Daniel Lebrero | Devoxx

Daniel Lebrero
Daniel Lebrero Twitter

From IG

Daniel Lebrero is a technical architect with more than 15 years of software development experience. He works at the fin-tech IG, where he is involved in architecting the web platform, the analytics website and the big data solution. A long time Java practitioner, he now also loves ().

Blog: http://danlebrero.com

cloud Cloud, Containers & Infrastructure

Automating resilience testing with Docker and Property Based testing


If you have read Michael Nygard's "Release it!" you know that a downstream service going down is just one of the many modes of failure that your new service will need to handle in production, and it is not the worse one.

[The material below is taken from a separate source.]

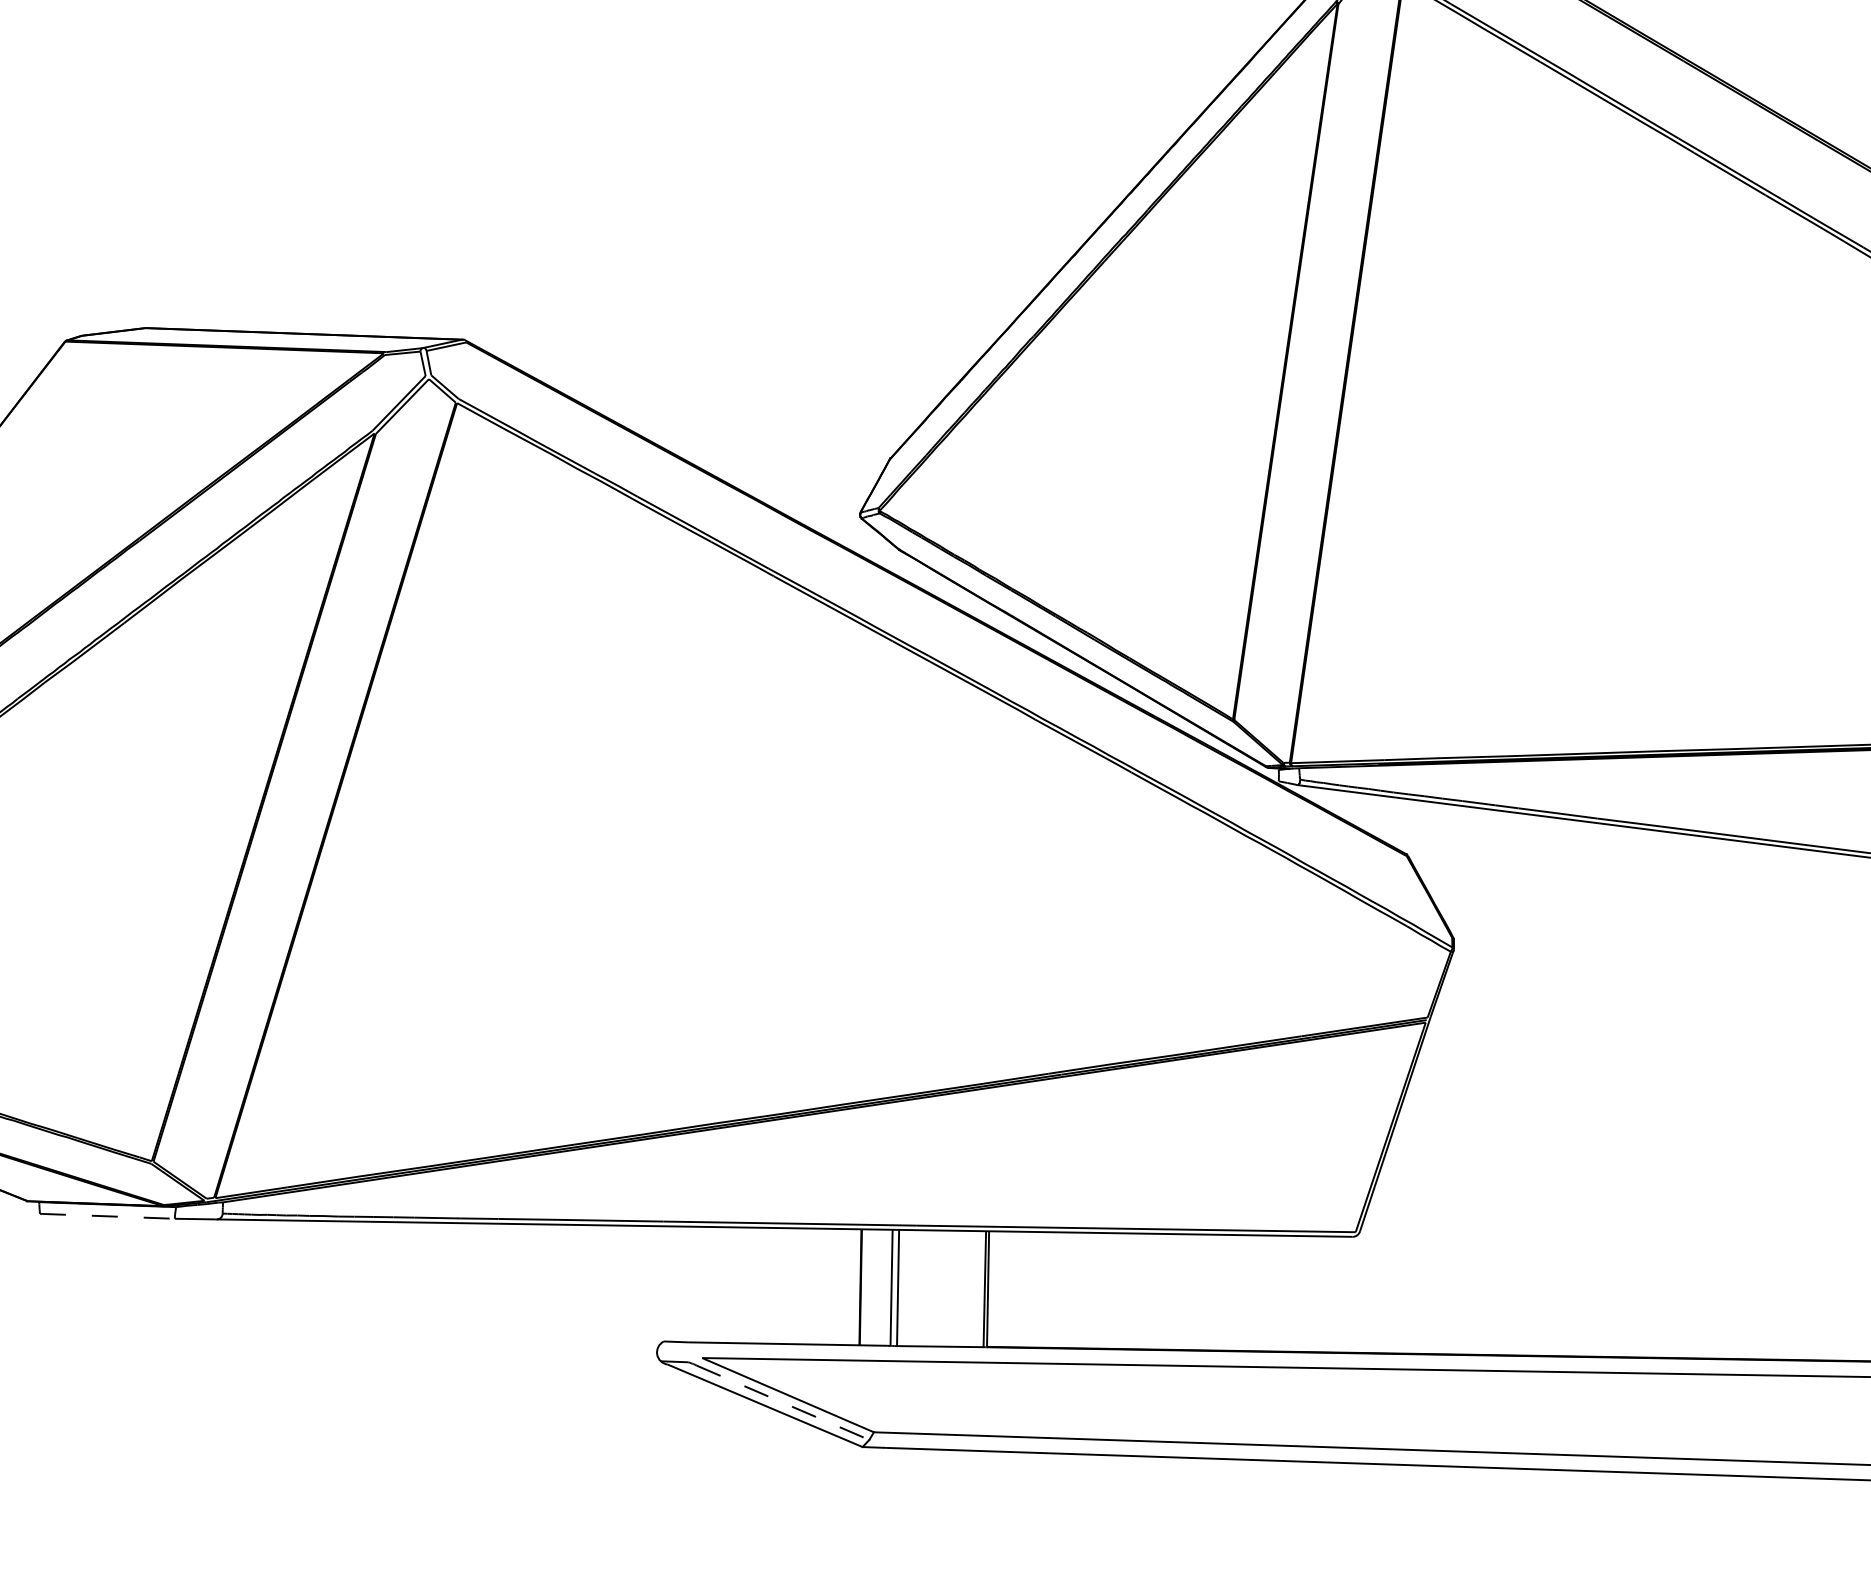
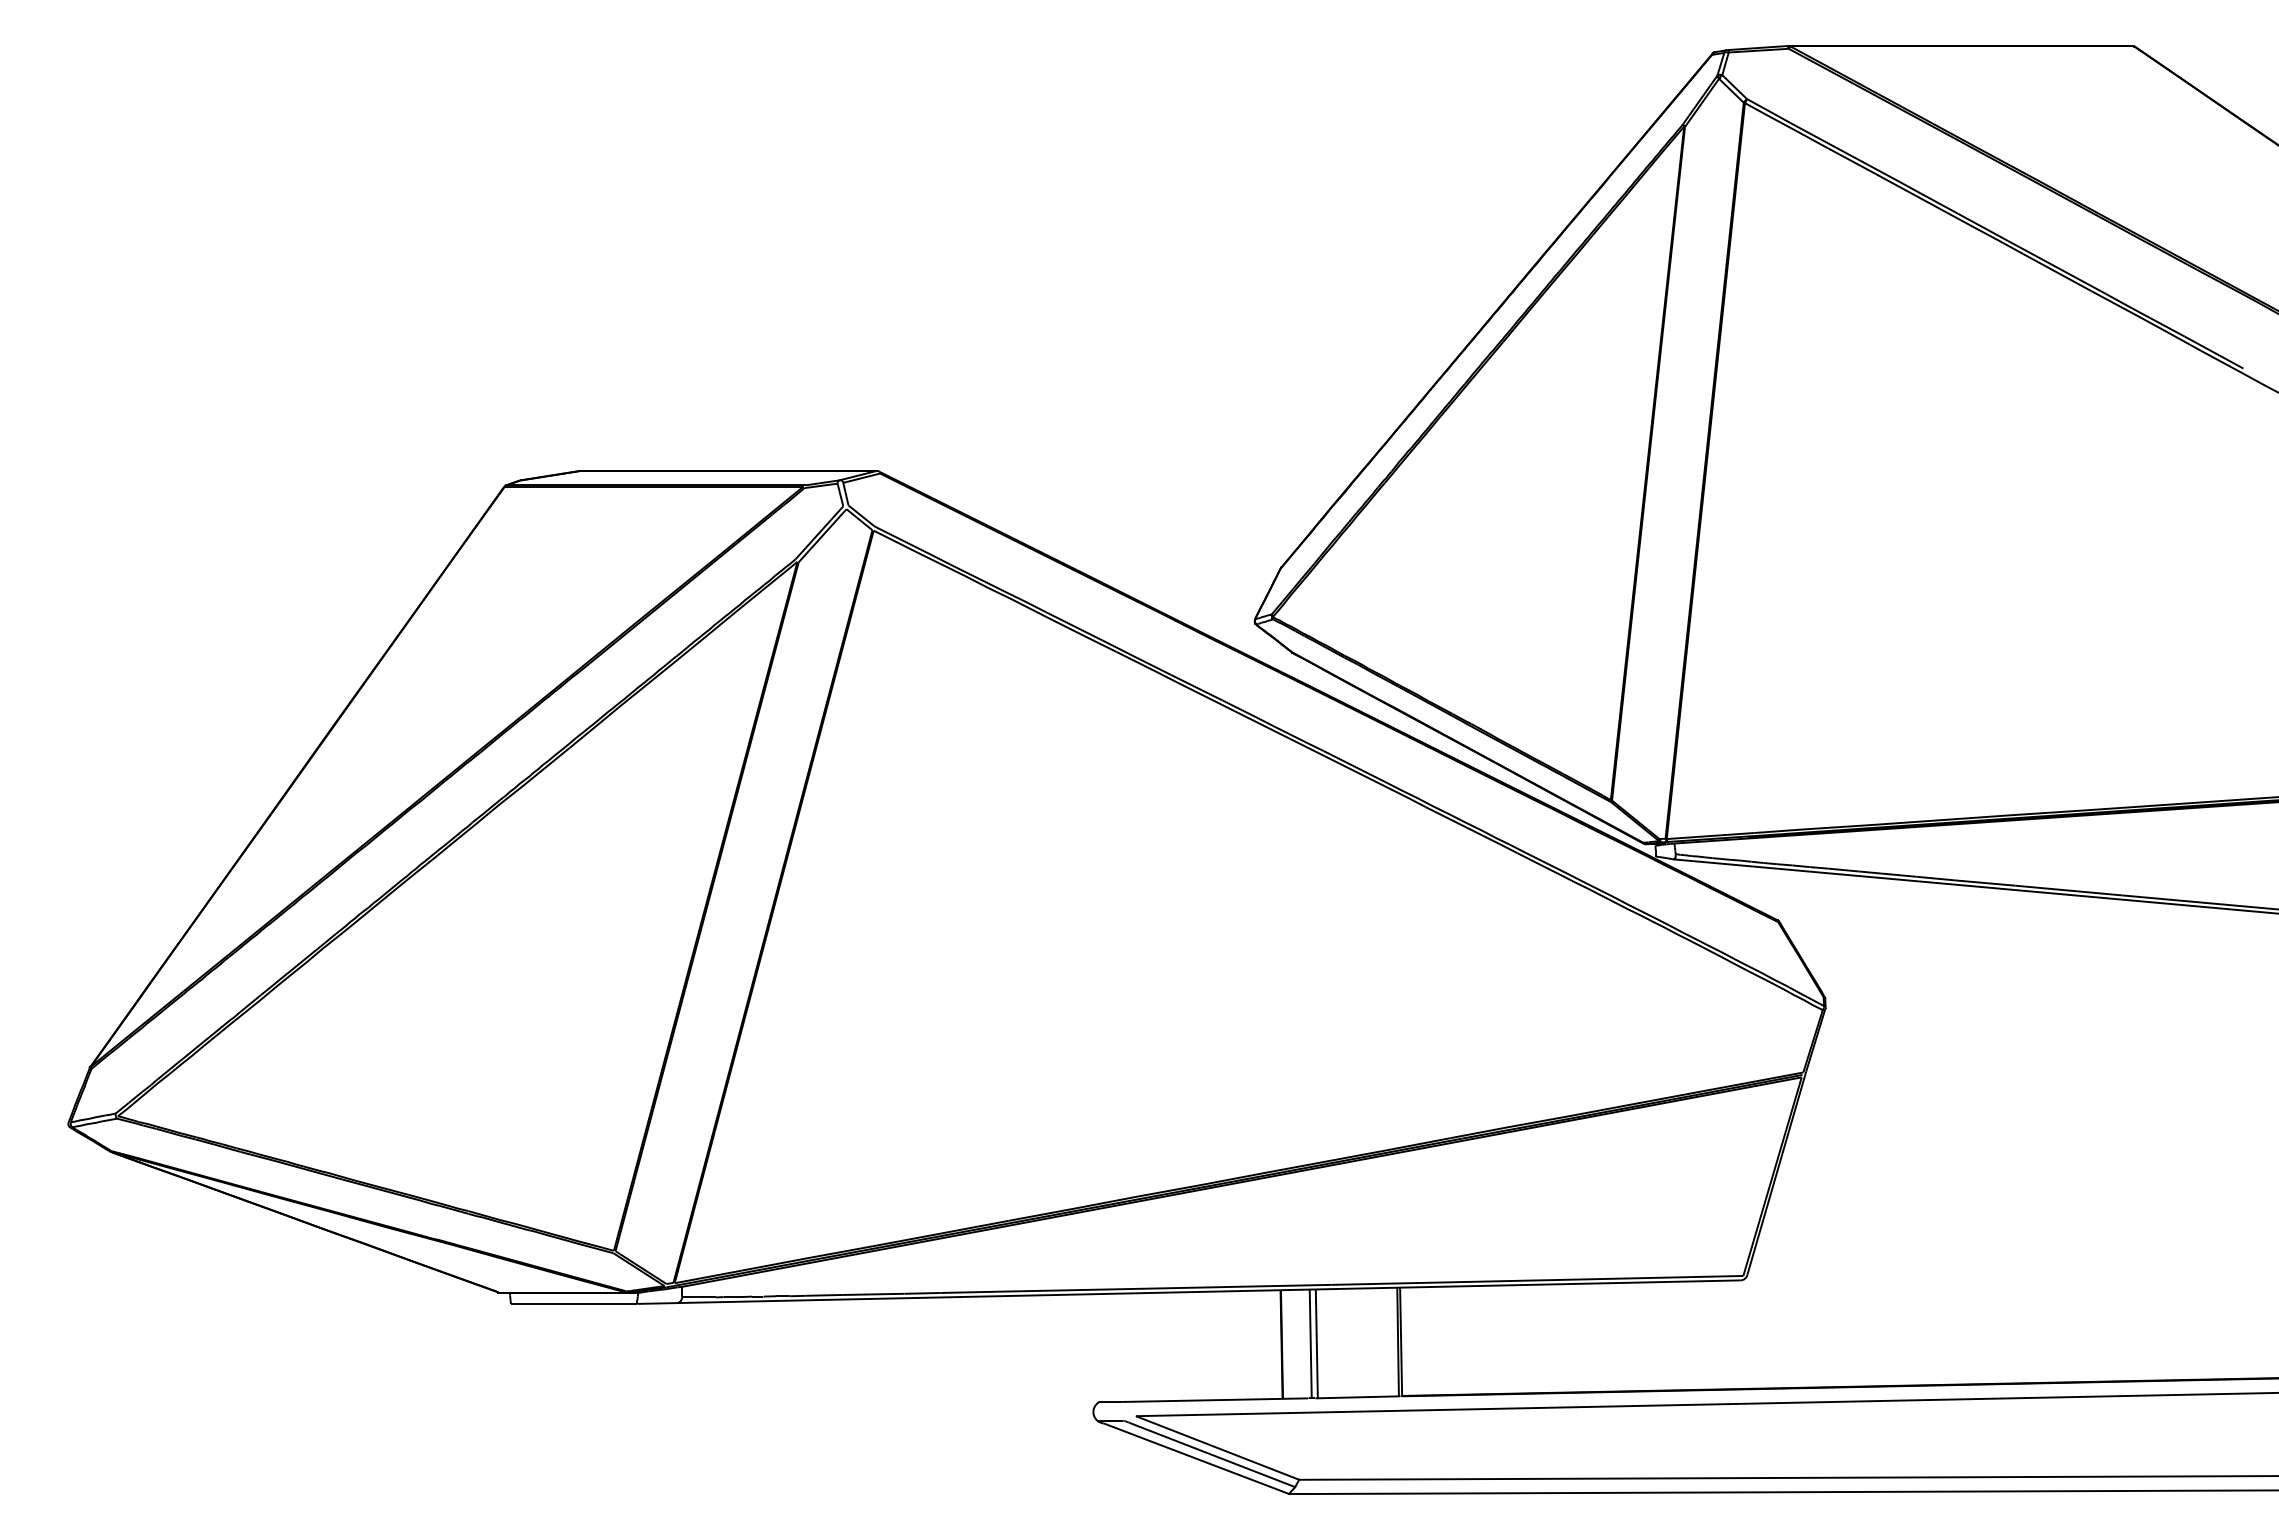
line: (107, 1215) -> (574, 1303), dashed -> solid
line: (783, 1403) -> (1213, 1455), dashed -> solid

To make your system resilient, you also have to worry about networks going slow, disks getting full or third party services disappearing.

How can we test those scenarios and make them part of our build pipeline?

But most outages are due to unforeseen interactions and unexpected circumstances. So how can you write a test case that you don't know that you want to test?

In this session, you will learn how use Docker and property based testing to automate the resilience testing of your system.

Speaker Q&A

Who should attend your session?

Anybody that has been called at 3am because their server stop responding.

What are the 'next steps' for an attendee to take after attending your session?

First, read the “Release It!” book: https://pragprog.com/book/mnee/release-it Then check the Chaos Engineering principles: http://principlesofchaos.org/ Finally, learn more about property based testing. I highly recommend: https://www.youtube.com/watch?v=zi0rHwfiX1Q

What is your favourite British food or drink?

Haggis and Guinness!

What is resilience testing?

Resilience testing asses how a system behaves when one of its components misbehaves and if the system is able to recover when that component is fixed.

Component misbehaving can be for example a server going down, a network getting saturated or hard disk breaking.

Why is it important?

The last Amazon S3 outage proved, that there is no such thing as a 100% reliable system.

How is your system going to behave when that happens?